• _TASK 1_:
According to the display advertising guide, what share of global internet users does the Google Display Network reach?
• _TASK 2_:
Pull out every line of the records that contains the string "bass", treating uppercase and lowercase as different.

• _PAGE EXCERPT_:
+ + +

Display advertising: strategy, costs and best practices
Summary
Display advertising helps brands reach audiences at scale using visual, data-driven ads across websites, apps and platforms. Through programmatic buying, advanced targeting and creative optimisation, display campaigns build awareness, support conversions and reinforce brand visibility. This guide explores display ad formats, costs, targeting options and best practices to help UK advertisers maximise performance and ROI.
- Summary
- What is display advertising?
- What are some common types of display ads?
- Why are display ads important?
- Why should you use display advertising?
- How much do display ads cost?
- Display ad targeting
- How to measure display advertising
- Display advertising vs other channels
- Common mistakes in display advertising and how to avoid them
- FAQs: display advertising
Display advertising remains one of the most powerful ways brands reach audiences at scale. By combining visual formats with precise display ad targeting, brands can build awareness, drive conversions and stay visible across the entire digital landscape.
For UK advertisers, display advertising plays a crucial part in multi-channel digital strategies. With the Google Display Network (GDN) reaching more than 90 per cent of global internet users and improved targeting options, display ads help brands cut through crowded markets.
As a full-service display advertising agency, Axonn combines strategic planning and high-performance creative to deliver campaigns that are cost-efficient, measurable and aligned with your wider marketing goals. We provide the insight and execution required to grow your brand.
What is display advertising?
Display advertising is a type of digital advertising that uses visual elements such as images, graphics, video, animations or rich media to reach audiences across websites, apps and social platforms. These ads appear across large display networks, including GDN, Microsoft Audience Network and major UK publisher networks.
Today, display advertising is mostly powered by programmatic buying, where algorithms purchase impressions in real time based on audience signals, intent, demographics and behaviour. Modern display campaigns also prioritise:
- Viewability: ensuring you only pay for ads that are actually seen by users.
- Brand safety controls: protecting your ads from appearing alongside inappropriate or low-quality content using filters, exclusions and verification tools.
- First-party data activation: replacing reliance on third-party cookies by using owned audience data to improve accuracy and compliance.
- Cross-device delivery: reaching users seamlessly across desktop, mobile apps, tablets and Connected TV.

+ + +

• _RECORD LIST_:
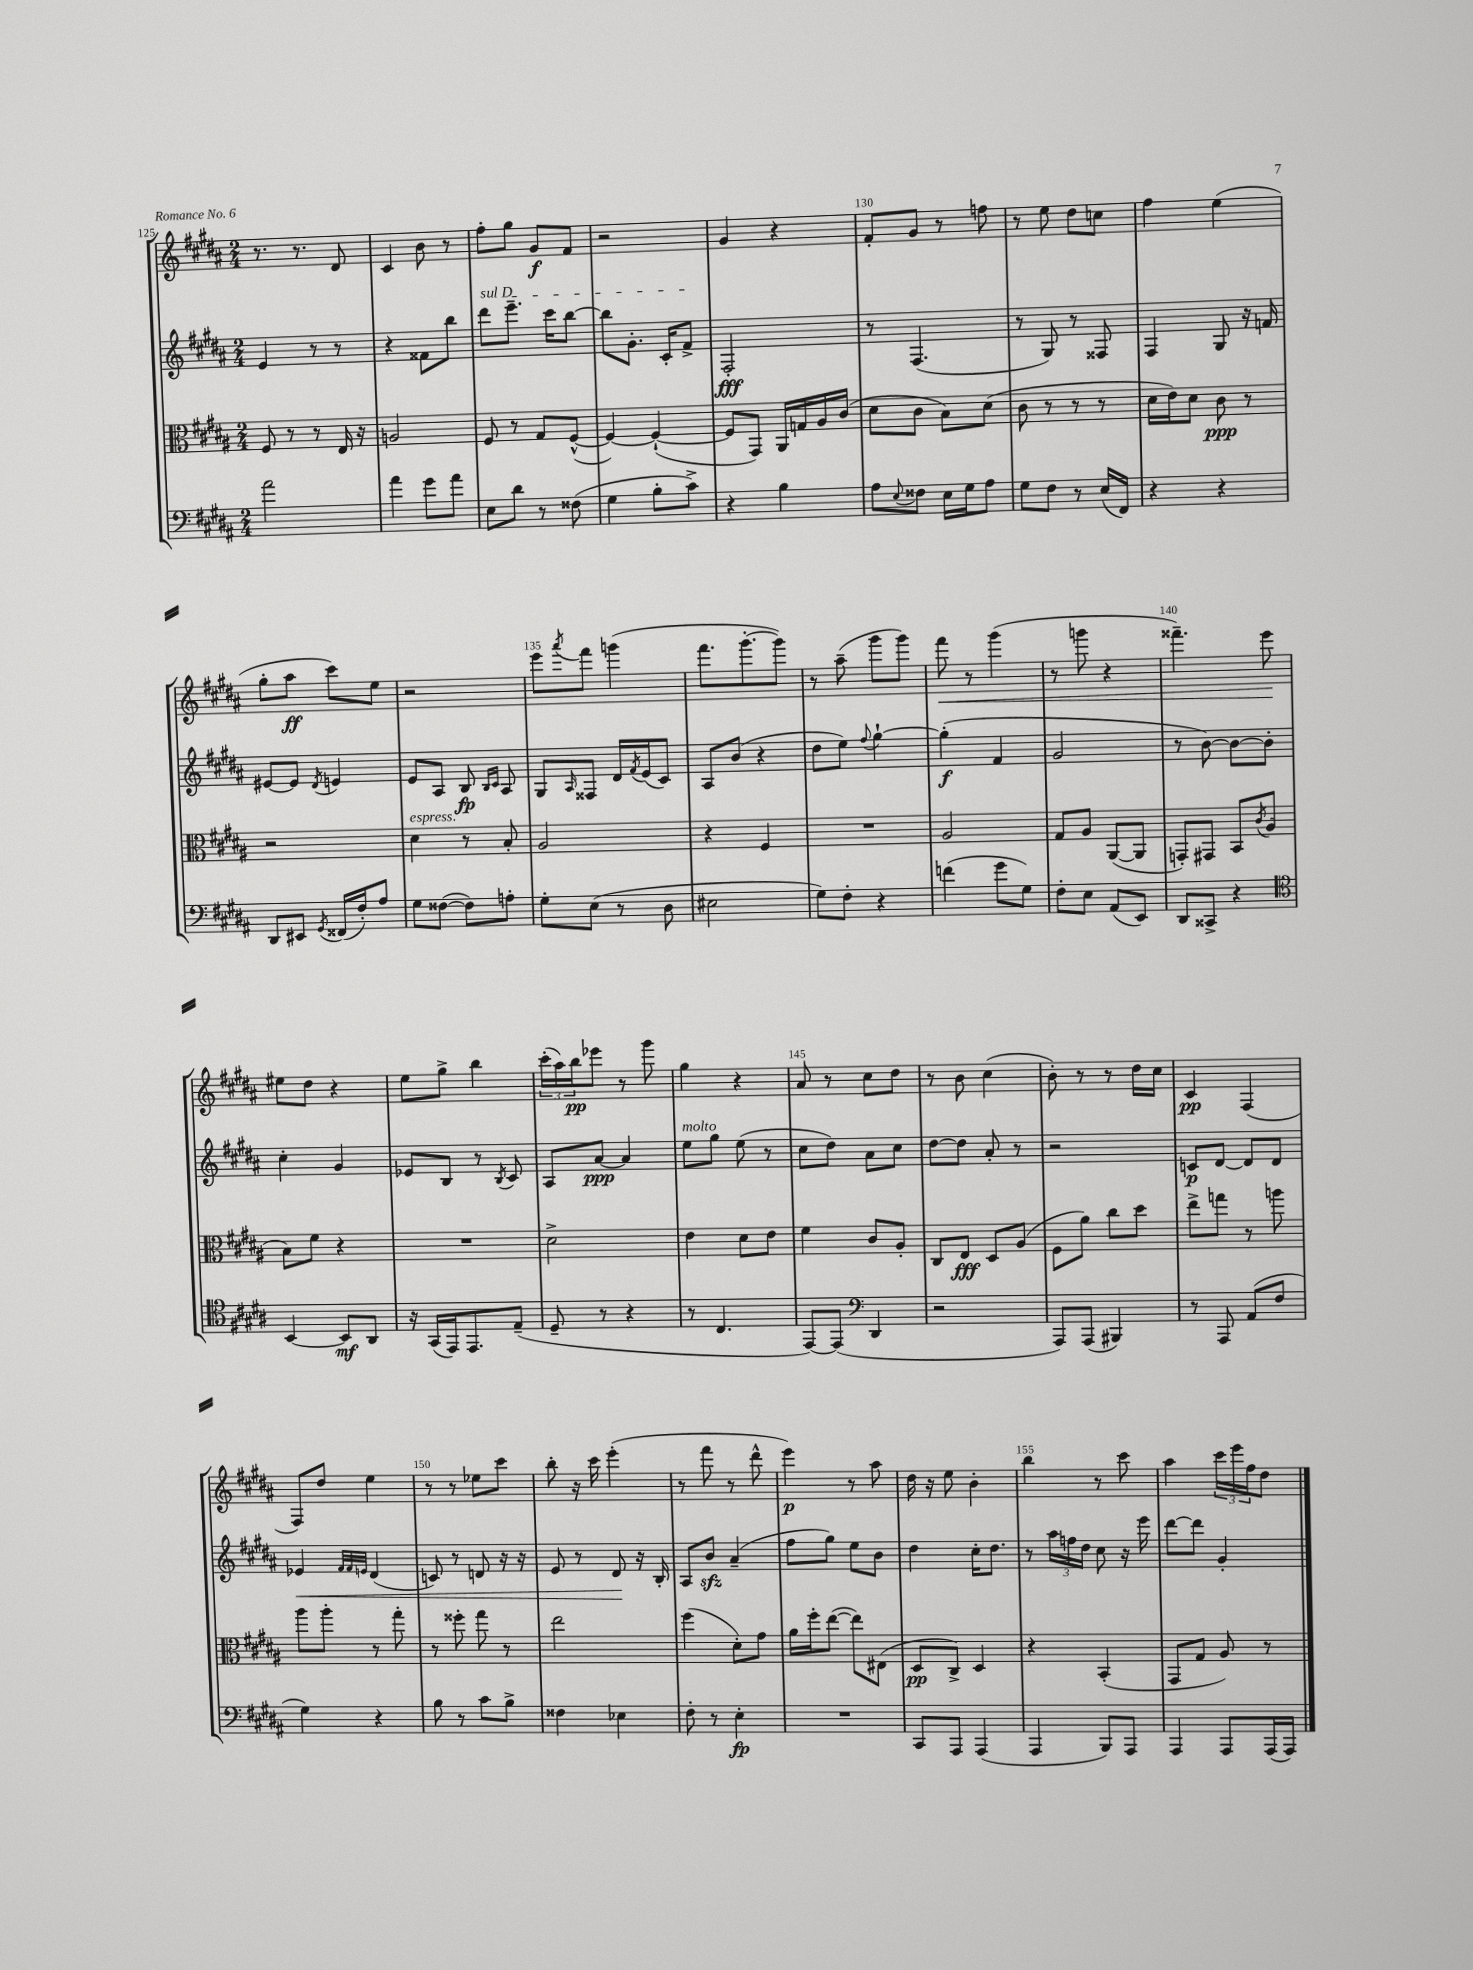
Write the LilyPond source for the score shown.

<<
\new StaffGroup <<
\new Staff = "s0" {
    \clef treble \key b \major \numericTimeSignature \time 2/4
    r8. r8. dis'8 |
    cis'4 b'8 r8 |
    fis''8-. gis''8 gis'8\f fis'8 |
    r2 |
    gis'4 r4 |
    fis'8-. gis'8 r8 f''8 |
    r8 e''8 dis''8 c''8 |
    fis''4 e''4( |
    gis''8-. ais''8\ff cis'''8) e''8 |
    r2 |
    e'''8 \acciaccatura { ais'''8 } fis'''8 g'''4( |
    fis'''8. gis'''8.~-. gis'''8) |
    r8 ais''8--( gis'''8 gis'''8) |
    fis'''8\< r8 gis'''4( |
    r8 g'''8 r4 |
    fisis'''4.--) e'''8\! |
    eis''8 dis''8 r4 |
    e''8 gis''8-> b''4 |
    \tuplet 3/2 { cis'''16-.( ais''16) b''16\pp } ees'''8 r8 gis'''8 |
    gis''4 r4 |
    ais'8 r8 cis''8 dis''8 |
    r8 b'8 cis''4( |
    b'8-.) r8 r8 dis''16 cis''16 |
    cis'4\pp fis4( |
    fis8) dis''8 e''4 |
    r8 r8 ees''8 cis'''8 |
    b''8-. r16 cis'''16 e'''4-.( |
    r8 fis'''8 r8 dis'''8-^ |
    e'''4\p) r8 ais''8 |
    dis''16 r16 e''8 b'4-. |
    b''4 r8 cis'''8 |
    ais''4 \tuplet 3/2 { cis'''16 e'''16 fis''16 } dis''8 \bar "|." |
}
\new Staff = "s1" {
    \clef treble \key b \major \numericTimeSignature \time 2/4
    e'4 r8 r8 |
    r4 fisis'8 b''8 |
    \once \override TextSpanner.bound-details.left.text = \markup { \italic "sul D" } dis'''8\startTextSpan e'''8.-- cis'''16 b''8~ |
    b''8 gis'8.-. cis'16-. fis'8->\stopTextSpan |
    fis2-.\fff |
    r8 fis4.( |
    r8 gis8) r8 fisis8 |
    fis4 gis8 r16 f'16 |
    eis'8~ eis'8 \acciaccatura { dis'8 } e'4 |
    e'8 ais8 b8\fp \grace { b16 cis'16 } ais8 |
    gis8 \grace { ais16 } fisis8 dis'16 \acciaccatura { fis'8 } e'16( cis'8) |
    ais8 b'8( r4 |
    dis''8 e''8) \appoggiatura { fis''8 } gis''4~-! |
    gis''4-.\f( fis'4 |
    gis'2 |
    r8 b'8~) b'8~ b'8-. |
    cis''4-. gis'4 |
    ees'8 b8 r8 \acciaccatura { b8 } cis'8 |
    ais8 ais'8~\ppp ais'4 |
    e''8^\markup { \italic "molto" } gis''8 e''8( r8 |
    cis''8 dis''8) ais'8 cis''8 |
    dis''8~ dis''8 ais'8-. r8 |
    r2 |
    c'8\p dis'8~ dis'8 dis'8 |
    ees'4\< \grace { fis'32 fis'32 e'32 } dis'4( |
    c'8) r8 d'8 r16 r16 |
    e'8 r8 dis'8\! r16 b16-. |
    ais8 b'8\sfz ais'4--( |
    fis''8 gis''8) e''8 b'8 |
    dis''4 cis''16-. dis''8. |
    r8 \tuplet 3/2 { ais''16 f''16 dis''16 } cis''8 r16 e'''16 |
    dis'''8~ dis'''8 gis'4-. \bar "|." |
}
\new Staff = "s2" {
    \clef alto \key b \major \numericTimeSignature \time 2/4
    fis8 r8 r8 e16 r16 |
    a2 |
    fis8 r8 gis8 fis8~-^( |
    fis4~) fis4~-!( |
    fis8 gis,8) ais,16 g16 ais16 cis'16( |
    dis'8 cis'8 b8) dis'8( |
    cis'8 r8 r8 r8 |
    dis'16 e'16) dis'8 cis'8\ppp r8 |
    r2 |
    dis'4^\markup { \italic "espress." } r8 b8-. |
    ais2 |
    r4 fis4 |
    R2 |
    ais2 |
    gis8 ais8 ais,8~( ais,8 |
    g,8-.) gis,8 b,8 \acciaccatura { cis'8 } ais8( |
    b8) fis'8 r4 |
    R2 |
    dis'2-> |
    e'4 dis'8 e'8 |
    fis'4 cis'8 ais8-. |
    cis8 e8\fff dis8 ais8( |
    fis8 ais'8) cis''8 dis''8 |
    e''8-> g''8 r8 a''8 |
    ais''8 ais''8-. r8 gis''8-. |
    r8 fisis''8-. gis''8 r8 |
    e''2 |
    fis''4( dis'8-.) gis'8 |
    ais'16 fis''16-. e''8~( e''8) eis8( |
    dis8\pp cis8->) dis4 |
    r4 b,4-.( |
    gis,8 gis8 ais8) r8 \bar "|." |
}
\new Staff = "s3" {
    \clef bass \key b \major \numericTimeSignature \time 2/4
    ais'2 |
    ais'4 gis'8 ais'8 |
    e8 dis'8 r8 fisis8( |
    gis4 b8-. cis'8->) |
    r4 b4 |
    ais8 \appoggiatura { e8 } fisis8 e16 gis16 ais8 |
    gis8 fis8 r8 e16( fis,16) |
    r4 r4 |
    dis,8 eis,8 \acciaccatura { gis,8 } fisis,16( fis16-.) ais8 |
    gis8 fisis8~( fisis8) a8-. |
    gis8-. e8( r8 dis8 |
    eis2 |
    gis8) fis8-. r4 |
    f'4( gis'8 gis8) |
    fis8-. e8 ais,8( e,8) |
    dis,8 cisis,8-> r4 |
    \clef tenor b,4~ b,8\mf ais,8 |
    r16 gis,16( e,16) e,8. e8--( |
    dis8-- r8 r4 |
    r8 cis4. |
    e,8~) e,8( \clef bass dis,4 |
    r2 |
    ais,,8) ais,,8( bis,,4) |
    r8 ais,,8 ais,8( fis8 |
    gis4) r4 |
    b8 r8 cis'8 b8-> |
    fisis4 ees4 |
    fis8-. r8 e4-.\fp |
    R2 |
    cis,8 ais,,8 ais,,4( |
    ais,,4 b,,8) ais,,8 |
    ais,,4 ais,,8 ais,,16( ais,,16) \bar "|." |
}
>>
>>
\layout { \context { \Score currentBarNumber = #125 \override BarNumber.break-visibility = ##(#f #t #t) barNumberVisibility = #(every-nth-bar-number-visible 5) } }
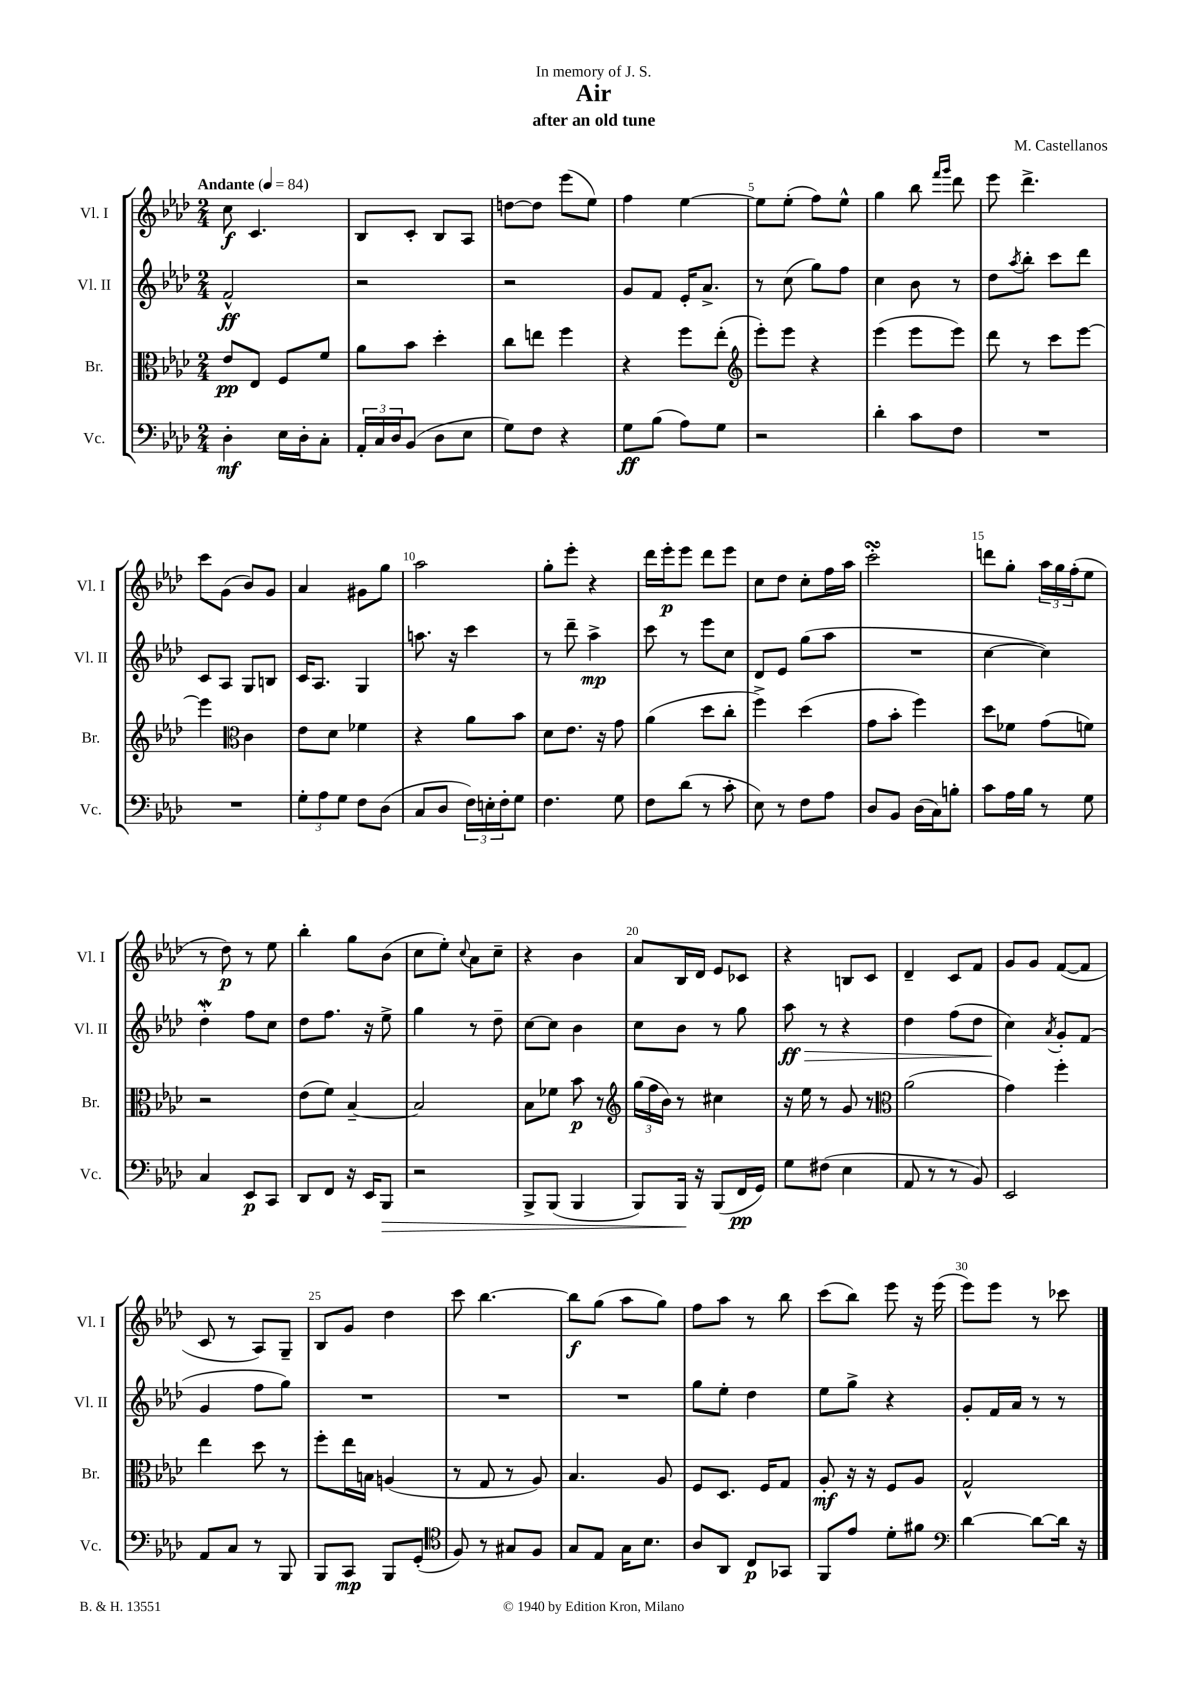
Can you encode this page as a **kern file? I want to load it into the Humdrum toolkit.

**kern	**kern	**kern	**kern
*staff4	*staff3	*staff2	*staff1
*clefF4	*clefC3	*clefG2	*clefG2
*k[b-e-a-d-]	*k[b-e-a-d-]	*k[b-e-a-d-]	*k[b-e-a-d-]
*M2/4	*M2/4	*M2/4	*M2/4
*MM84	*MM84	*MM84	*MM84
4D-'	8e-	2f^^	8cc
.	8E-	.	4.c
16E-	8F	.	.
16D-'	.	.	.
8C'	8f	.	.
=	=	=	=
24AA-'	8a-	2r	8B-
24C	.	.	.
24D-	.	.	.
(8BB-	8b-	.	8c'
8D-	4dd-'	.	8B-
8E-	.	.	8A-
=	=	=	=
8G)	8cc	2r	[8dd
8F	8ee	.	8dd]
4r	4ff	.	(8eee-
.	.	.	8ee-)
=	=	=	=
8G	4r	8g	4ff
(8B-	.	8f	.
8A-)	8ff	16e-'	[4ee-
.	.	8.a-^	.
8G	(8ee-'	.	.
=	=	=	=
*	*clefG2	*	*
2r	8eee-')	8r	8ee-]
.	8eee-	(8cc	(8ee-'
.	4r	8gg)	8ff)
.	.	8ff	8ee-^^
=	=	=	=
4d-'	(4eee-	4cc	4gg
8c	8eee-	8b-	8bb-
.	.	.	16qqfff
.	.	.	16qqggg
8F	8eee-)	8r	8ddd-
=	=	=	=
2r	8ddd-	8dd-	8eee-
.	.	8qaa-	.
.	8r	8bb-'	4.ddd-^
.	8ccc	8ccc	.
.	[8eee-	8ddd-	.
=	=	=	=
2r	4eee-]	8c	8ccc
.	.	8A-	(8g
*	*clefC3	*	*
.	4c	8G	8b-)
.	.	8B	8g
=	=	=	=
12G'	8e-	16c	4a-
.	.	8.A-	.
12A-	.	.	.
.	8d-	.	.
12G	.	.	.
8F	4f-	4G	8g#
(8D-	.	.	8gg
=	=	=	=
8C	4r	8.aa	2aa-
8D-	.	.	.
.	.	16r	.
24F)	8a-	4ccc	.
24E'	.	.	.
24F'	.	.	.
8G	8b-	.	.
=	=	=	=
4.F	8d-	8r	8gg'
.	8.e-	8ddd-~	8eee-'
.	.	4aa-^	4r
.	16r	.	.
8G	8g	.	.
=	=	=	=
8F	(4a-	8ccc	16ddd-
.	.	.	16eee-'
(8d-	.	8r	8eee-
8r	8dd-	8eee-	8ddd-
8c'	8cc'	8cc	8eee-
=	=	=	=
8E-)	4ff^)	8d-	8cc
8r	.	8e-	8dd-
8F	(4dd-	(8gg	8cc'
8A-	.	8aa-	16ff
.	.	.	16aa-
=	=	=	=
8D-	8g	2r	2ccc'
8BB-	8b-'	.	.
(16D-	4ff)	.	.
16C)	.	.	.
8B'	.	.	.
=	=	=	=
8c	8dd-	[4cc	8ddd
16A-	8f-	.	8gg'
16B-	.	.	.
8r	(8g	4cc])	24aa-
.	.	.	24gg
.	.	.	(24ff'
8G	8f)	.	8ee-
=	=	=	=
4C	2r	4dd-'	8r
.	.	.	8dd-)
8EE-	.	8ff	8r
8CC	.	8cc	8ee-
=	=	=	=
8DD-	(8e-	8dd-	4bb-'
8FF	8f)	8.ff	.
16r	[4B-~	.	8gg
16EE-	.	16r	.
8BBB-	.	8ee-^	(8b-
=	=	=	=
2r	2B-]	4gg	8cc
.	.	.	8ee-')
.	.	.	8qqcc
.	.	8r	8a-
.	.	8dd-~	8cc~
=	=	=	=
8BBB-^	8B-	[8cc	4r
(8BBB-	8f-	8cc]	.
4BBB-	8b-	4b-	4b-
.	8r	.	.
=	=	=	=
*	*clefG2	*	*
8BBB-)	(24gg	8cc	8a-
.	24ff	.	.
.	24b-)	.	.
16BBB-	8r	8b-	16B-
16r	.	.	16d-
(8BBB-	4cc#	8r	8e-
16FF	.	8gg	8c-
16GG)	.	.	.
=	=	=	=
8G	16r	8aa-	4r
.	16ee-	.	.
(8F#	8r	8r	.
4E-	8g	4r	8B
.	8r	.	8c
=	=	=	=
*	*clefC3	*	*
8AA-	(2a-	4dd-	4d-~
8r	.	.	.
8r	.	(8ff	8c
8BB-)	.	8dd-	8f
=	=	=	=
2EE-	4g)	4cc)	8g
.	.	.	8g
.	.	8qa-	.
.	4ff'	8g'	([8f
.	.	(8f	8f]
=	=	=	=
8AA-	4ee-	4g	8c
8C	.	.	8r
8r	8dd-	8ff	8A-)
8BBB-	8r	8gg)	8G~
=	=	=	=
8BBB-	8ff'	2r	8B-
8CC	16ee-	.	8g
.	16B	.	.
8BBB-	(4A	.	4dd-
(8GG'	.	.	.
=	=	=	=
*clefC4	*	*	*
8F)	8r	2r	8ccc
8r	8G	.	[4.bb-
8G#	8r	.	.
8F	8A-)	.	.
=	=	=	=
8G	4.B-	2r	8bb-]
8E-	.	.	(8gg
16G	.	.	8aa-
8.B-	.	.	.
.	8A-	.	8gg)
=	=	=	=
8A-	8F	8gg	8ff
8AA-	8.D-	8ee-'	8aa-
8C	.	4dd-	8r
.	16F	.	.
8GG-	8G	.	8bb-
=	=	=	=
8FF	8A-'	8ee-	(8ccc
8e-	16r	8gg^	8bb-)
.	16r	.	.
8d-'	8F	4r	8eee-
8f#	8A-	.	16r
.	.	.	(16eee-
=	=	=	=
*clefF4	*	*	*
[4d-	2G^^	8g'	8eee-)
.	.	16f	8eee-
.	.	16a-	.
8d-_	.	8r	8r
16d-]	.	8r	8ccc-
16r	.	.	.
==	==	==	==
*-	*-	*-	*-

+ + +

• _COMPLETE OUTPUT 1_:
More than 90 percent of global internet users.

• _COMPLETE OUTPUT 2_:
    \clef bass \key b \major \numericTimeSignature \time 2/4
    e,8~) e,8( \clef bass dis,4 |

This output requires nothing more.